* _Data for this exercise_
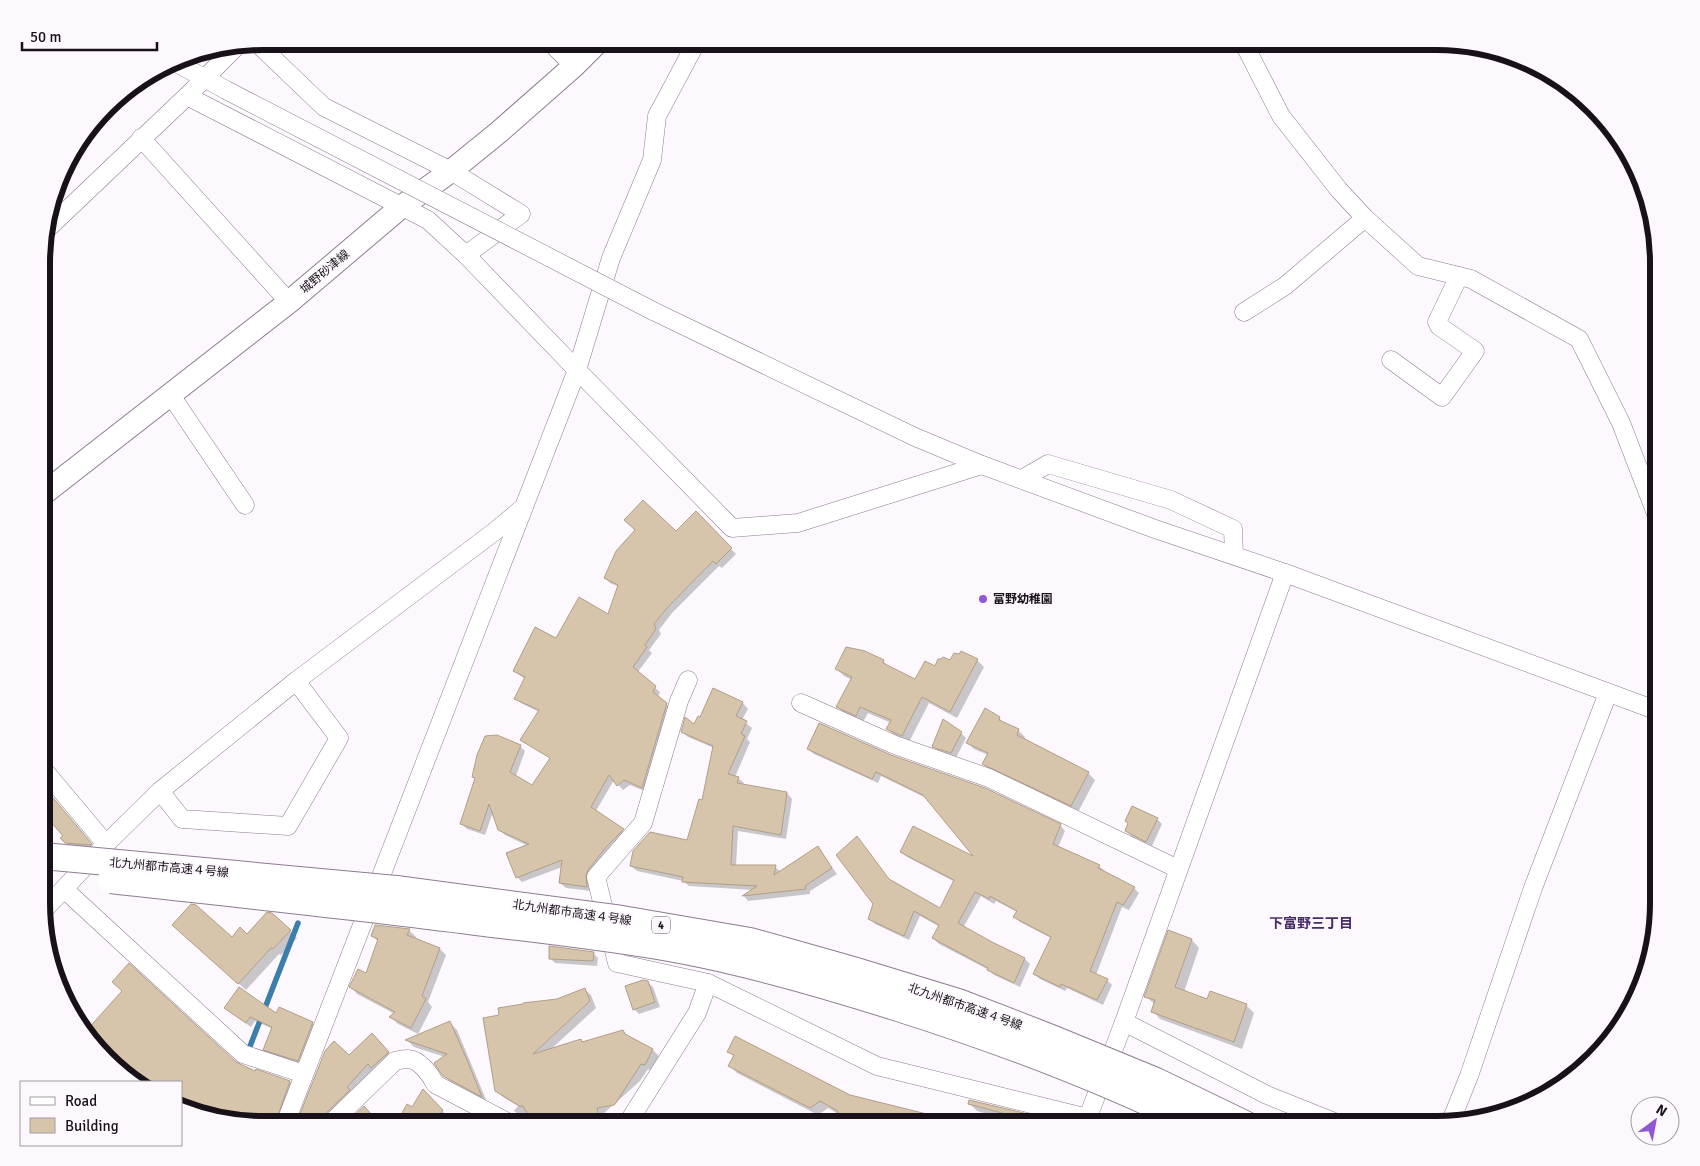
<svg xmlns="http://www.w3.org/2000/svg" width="1700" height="1166" viewBox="0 0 1700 1166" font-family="Signika,'Noto Sans JP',sans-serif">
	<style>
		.shadow { fill: #0003 }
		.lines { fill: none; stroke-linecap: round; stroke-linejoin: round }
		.stream { stroke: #3b7eac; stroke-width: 5.5 }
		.building { fill: #d7c5ab; stroke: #b09f86 }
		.minor-casing { stroke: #8e7b91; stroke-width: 19 }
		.major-casing { stroke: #8e7b91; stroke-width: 24 }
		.minor { stroke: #fff; stroke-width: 18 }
		.major { stroke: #fff; stroke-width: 22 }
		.minor-bridge-casing { stroke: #8e7b91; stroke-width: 19; stroke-linecap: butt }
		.highway-bridge-casing { stroke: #8e7b91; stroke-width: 28; stroke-linecap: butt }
		.minor-bridge { stroke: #fff; stroke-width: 18 }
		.highway-bridge { stroke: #fff; stroke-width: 26 }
		.poi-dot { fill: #9059d2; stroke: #fcf8fd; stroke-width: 2 }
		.labels { text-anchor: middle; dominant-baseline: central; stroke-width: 4; stroke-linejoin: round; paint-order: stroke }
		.shield { fill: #fcf8fd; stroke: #5d565e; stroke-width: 1 }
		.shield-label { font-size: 11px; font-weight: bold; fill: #19111a }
		.street-label { font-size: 12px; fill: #19111a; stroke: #fcf8fd }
		.poi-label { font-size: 12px; font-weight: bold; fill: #19111a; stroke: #fcf8fd; text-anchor: start }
		.neighbourhood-label { font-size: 14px; font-weight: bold; fill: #472d68; stroke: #fcf8fd }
		.rim { fill: none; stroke: #19111a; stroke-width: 6 }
	</style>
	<rect width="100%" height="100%" fill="#fcf8fd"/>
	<g class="shadow">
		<path d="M696,513L736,554L722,568L719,566L672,613L659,630L661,634L649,650L652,653L637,673L660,692L658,697L672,709L647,792L630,785L623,790L614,780L596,811L628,835L591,891L566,888L560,883L562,867L522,882L517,877L528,846L505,835L499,829L493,812L485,835L467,829L462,824L476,779L473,776L520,746L525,751L516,776L532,787L554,762L539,712L521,703L516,698L525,679L514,671L556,640L608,615L619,587L610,583L605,578L676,533Z"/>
		<path d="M959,656L977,660L984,667L957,718L929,703L909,742L895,736L888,729L891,723L868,713L863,722L845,714L838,707L852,680L844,676L837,669L883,661L890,668L915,680Z"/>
		<path d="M714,690L743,703L748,709L742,720L752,728L747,739L750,742L735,777L738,778L744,783L743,785L787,793L792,799L786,839L738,831L736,866L775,867L781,872L818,848L837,874L810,891V894L748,901L744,896L753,890L689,886L683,881L637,871L631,866L688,841L702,802L714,748L688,737L682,732L695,726L701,719Z"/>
		<path d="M999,718L1004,723L1018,730L1025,737L1024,740L1088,773L1095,780L1078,812L991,771L984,764L988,755L974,749L967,742Z"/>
		<path d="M961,733L966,738L956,758L939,752L934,747Z"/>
		<path d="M808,749L891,756L1060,825L1065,831L1058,847L1099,866L1105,871L1104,873L1134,888L1139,893L1129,910L1122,907L1096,975L1107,980L1112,985L1103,1005L1067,988L1065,991L1040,979L1035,974L1051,938L1020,922L1015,917L1017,912L996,901L994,904L981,896L963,928L991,943L1025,959L1030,964L1020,987L994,975L989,970L939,944L933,938L940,927L920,916L909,940L875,924L869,918L874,903L890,882L940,910L955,882L907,857L901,852L978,860L928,799L881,776L878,783L814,754Z"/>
		<path d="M54,799L95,849L70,847L62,838L64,836L50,819L43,824V800Z"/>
		<path d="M1157,819L1162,824L1152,846L1131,836L1126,831Z"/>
		<path d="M409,930L416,937L415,939L440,949L446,955L428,1002L432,1007L418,1034L398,1024L391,1017L395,1014L357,994L351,987L366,975L379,942L372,936Z"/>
		<path d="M290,931L297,938L281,955L279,954L246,990L181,932L232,939Z"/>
		<path d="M1192,940L1199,948L1184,992L1208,1000L1246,1005L1254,1013L1242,1049L1160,1019L1153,1011L1155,1005L1146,996Z"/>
		<path d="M593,953L598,958L597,966L555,963L550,958Z"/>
		<path d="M647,982L653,987L660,1007L639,1014L634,1009Z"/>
		<path d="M584,989L591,995L596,1008L550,1050L581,1040L583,1043L623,1031L629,1038L653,1050L659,1056L651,1071L648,1069L640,1081L592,1124H530L514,1111L518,1106L503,1097L496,1090L500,1016L558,1000Z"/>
		<path d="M231,1013L277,1015L312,1023L317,1028L303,1065L270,1054L265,1049L273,1029L255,1021L251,1027Z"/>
		<path d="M450,1023L457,1030L487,1102L452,1083L444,1076L445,1057L414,1047L408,1041Z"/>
		<path d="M380,1043L396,1060L331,1124H298L326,1052L349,1056Z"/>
		<path d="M729,1051L850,1096L962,1125H838V1114L828,1108L818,1115L737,1073L730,1066L734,1057Z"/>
		<path d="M235,1063L256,1072L290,1082L298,1090L285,1124H249L192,1113L181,1107V1082H134L128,1079Z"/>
		<path d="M429,1097L448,1117L443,1124H397L408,1106L413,1108Z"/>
		<path d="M970,1104L1048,1120L1052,1125H1025L977,1111Z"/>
	</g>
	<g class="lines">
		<path class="stream" d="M247,1054L298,923"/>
	</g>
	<g class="building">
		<path d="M643,500L676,531L696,511L732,548L716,564L713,561L667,608L654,624L656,629L645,645L647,647L633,667L656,686L653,692L667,703L642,788L624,780L617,786L609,775L591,807L624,829L606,847L588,870L586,875L587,887L559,883L562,860L516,878L506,853L529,844L498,830L489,804L480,831L460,824L475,778L472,777L477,755L485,736L497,735L521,745L510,772L532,785L550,758L520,740L539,710L514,699L525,677L513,671L535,627L556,638L579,597L608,614L618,585L604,578L616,551L635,530L624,520Z"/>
		<path d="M846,647L865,651L884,660L883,663L915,679L925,661L935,666L938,659H941L943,657L950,660L954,653L959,654L961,651L978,659L950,712L922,697L902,736L886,729L891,720L860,707L856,716L836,707L852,677L835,669Z"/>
		<path d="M713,688L743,702L736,716L747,721L741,734L745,736L728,774L739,777L737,783L787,792L781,835L733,826L731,865H776L774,875L818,846L832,868L805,886L806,889L742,896L757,886L682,882L683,877L630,866L633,851L650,832L687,840L699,799L702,800L713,746L681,732L685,717L694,724L698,716L700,717Z"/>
		<path d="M985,708L1000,717L999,720L1019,729L1017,735L1089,772L1071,806L982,764L988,753L966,743Z"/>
		<path d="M943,719L962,732L951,753L932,747Z"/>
		<path d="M819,723L891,755L985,788L1061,824L1053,844L1100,865L1098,868L1135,887L1123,905L1117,902L1090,971L1108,979L1097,1000L1061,984L1060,987L1033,974L1051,937L1013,917L1017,911L990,896L989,899L975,892L958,923L992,942L1025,958L1014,983L987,970L988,968L932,938L939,925L914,911L904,936L868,919L873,904L836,855L857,836L889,879L940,908L954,880L900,852L913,826L973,856L923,795L876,772L872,779L807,749Z"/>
		<path d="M49,793L92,844L90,845L65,843L60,838L63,836L43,813V798Z"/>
		<path d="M1132,806L1158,818L1146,842L1125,831L1128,823L1125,821Z"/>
		<path d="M191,904L196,905L232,937L240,927L247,934L267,912L272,913L291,930L273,949L271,948L238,984L172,925Z"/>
		<path d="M375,925L410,929L407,935L440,948L422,996L426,999L411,1028L389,1017L395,1012L349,987L358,969L366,973L378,939L371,936Z"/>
		<path d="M1168,930L1192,939L1175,987L1207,999L1210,991L1247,1004L1234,1042L1151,1012L1155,1000L1144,997Z"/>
		<path d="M549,946L594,952L593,961L549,959Z"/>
		<path d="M129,963L236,1062L255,1071L256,1069L290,1081L275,1124H249L192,1113L181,1107V1082H134L128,1079L86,1031L122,991L112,982Z"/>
		<path d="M643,980L648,981L655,1002L633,1010L625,986Z"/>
		<path d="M239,987L276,1013L279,1007L313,1022L298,1061L263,1050L272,1027L250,1017L246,1023L224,1008Z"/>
		<path d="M585,988L590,1001L533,1054L581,1039L582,1042L623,1030L625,1034L653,1049L645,1065L641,1064L616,1103L614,1105L597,1108L599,1118L585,1124H534L522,1105L521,1107L495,1091L483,1018L499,1015L498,1008L523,1004V1003L557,999Z"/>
		<path d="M450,1021L467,1060L482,1097L443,1076L434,1063L447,1054L405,1040Z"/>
		<path d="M372,1033L389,1052L371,1068L368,1064L347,1087L350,1090L323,1116L320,1124H296L325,1051L334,1041L349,1055Z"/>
		<path d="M735,1036L850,1095L947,1119V1125H834L838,1111L820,1101L810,1108L728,1066L734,1055L727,1052Z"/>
		<path d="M423,1089L443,1110L434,1124H396L407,1104L412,1107Z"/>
		<path d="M969,1100L1049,1119L1047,1125L968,1104Z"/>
		<path d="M364,1106L380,1124H345Z"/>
	</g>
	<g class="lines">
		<defs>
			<g id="minor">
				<path d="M549,41L574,66"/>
				<path d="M1243,42L1281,116L1339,190L1365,218L1418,266L1471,279L1579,339L1621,423L1658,519"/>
				<path d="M257,43L324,107L451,171L521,214L466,255"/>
				<path d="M237,46L187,96L428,220L466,255L577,370L732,528L798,523L982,465"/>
				<path d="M173,61L226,90"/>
				<path d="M141,138L289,302"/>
				<path d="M44,232L187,96"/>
				<path d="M653,311L915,437L982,465L1155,529L1285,573L1658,711"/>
				<path d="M1244,312L1285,286L1365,218"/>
				<path d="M1391,360L1442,397L1475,351L1439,326L1437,322L1459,276"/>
				<path d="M170,394L245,505"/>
				<path d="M1022,479L1048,464L1171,500L1233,529L1234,555"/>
				<path d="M688,680L679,701L643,823L596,877L617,963L708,983L877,1066L1088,1118"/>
				<path d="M801,703L895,745L989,778L1178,869"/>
				<path d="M43,769L106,844"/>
				<path d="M160,791L182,819L288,826L339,738L296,681"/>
				<path d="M64,889L243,1054L304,1074"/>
				<path d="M43,911L106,844L160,791L296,681L494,532L524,507"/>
				<path d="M1124,1022L1267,1095L1342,1125"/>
				<path d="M1451,1121L1469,1076L1533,888L1608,693"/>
				<path d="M285,1124L577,370L611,258L652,160L657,116L697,41"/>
				<path d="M330,1124L395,1061C399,1060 404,1059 408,1059C419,1059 431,1075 435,1084L511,1124"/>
				<path d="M627,1124L697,1013L708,983"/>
				<path d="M1085,1125L1124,1022L1285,573"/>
			</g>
			<path id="major" d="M43,494L289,302L401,207L451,171L499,132L574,66L599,41"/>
		</defs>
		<use href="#minor" class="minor-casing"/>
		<use href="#major" class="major-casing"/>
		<use href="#minor" class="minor"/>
		<use href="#major" class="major"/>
		<defs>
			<path id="minor-bridge" d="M226,90L653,311"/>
			<g id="highway-bridge">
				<path d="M43,856L396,889L622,919L750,941L853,970L961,1003L1054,1039L1156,1081L1247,1125"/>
				<path d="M111,880C236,894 361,907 485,923C550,931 616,938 680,950C754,964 826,985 898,1008C999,1040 1100,1078 1196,1125"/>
			</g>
		</defs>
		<use href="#minor-bridge" class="minor-bridge-casing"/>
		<use href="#highway-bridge" class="highway-bridge-casing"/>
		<use href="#minor-bridge" class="minor-bridge"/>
		<use href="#highway-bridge" class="highway-bridge"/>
	</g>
	<circle class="poi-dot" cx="983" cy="599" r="5"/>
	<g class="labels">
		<rect class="shield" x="652" y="916.5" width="18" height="17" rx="4"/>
		<g class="shield-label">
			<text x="661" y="925">4</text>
		</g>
		<g class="street-label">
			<text transform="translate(325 272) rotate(-40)">城野砂津線</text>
			<text transform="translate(169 868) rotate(5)">北九州都市高速４号線</text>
			<text transform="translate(572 913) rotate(8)">北九州都市高速４号線</text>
			<text transform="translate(965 1007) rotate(19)">北九州都市高速４号線</text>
		</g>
		<g class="poi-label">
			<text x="993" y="599">富野幼稚園</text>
		</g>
		<g class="neighbourhood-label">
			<text x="1311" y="923">下富野三丁目</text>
		</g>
	</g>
	<path d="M0 0H1700V1166H0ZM263 50H1437A213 213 0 0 1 1650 263V903A213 213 0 0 1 1437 1116H263A213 213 0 0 1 50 903V263A213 213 0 0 1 263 50Z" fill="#fcf8fd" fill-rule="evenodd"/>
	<path class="rim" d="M263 50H1437A213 213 0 0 1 1650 263V903A213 213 0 0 1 1437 1116H263A213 213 0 0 1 50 903V263A213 213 0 0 1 263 50Z"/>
	<rect x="20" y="1081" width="162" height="65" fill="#fcf8fd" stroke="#a19ca2"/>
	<rect x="30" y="1097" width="25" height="8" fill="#ffffff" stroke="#a19ca2"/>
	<text x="65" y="1106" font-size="15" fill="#19111a">Road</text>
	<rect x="30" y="1118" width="25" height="15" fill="#d7c5ab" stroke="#a19ca2"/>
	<text x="65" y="1131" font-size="15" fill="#19111a">Building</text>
	<g transform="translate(1655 1121) rotate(32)"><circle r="24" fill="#fcf8fd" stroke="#a19ca2"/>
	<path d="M0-4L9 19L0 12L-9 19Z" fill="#9059d2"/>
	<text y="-8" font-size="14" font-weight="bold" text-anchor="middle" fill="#19111a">N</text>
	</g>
	<path d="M22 42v8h135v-8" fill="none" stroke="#19111a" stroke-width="2.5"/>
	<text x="30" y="42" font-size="15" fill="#19111a" stroke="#fcf8fd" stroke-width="4" paint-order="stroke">50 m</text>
</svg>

* _What you have to do_
The lines holding the string "middle" in the listing above are what you should copy out.

* _Answer space_
		.labels { text-anchor: middle; dominant-baseline: central; stroke-width: 4; stroke-linejoin: round; paint-order: stroke }
	<text y="-8" font-size="14" font-weight="bold" text-anchor="middle" fill="#19111a">N</text>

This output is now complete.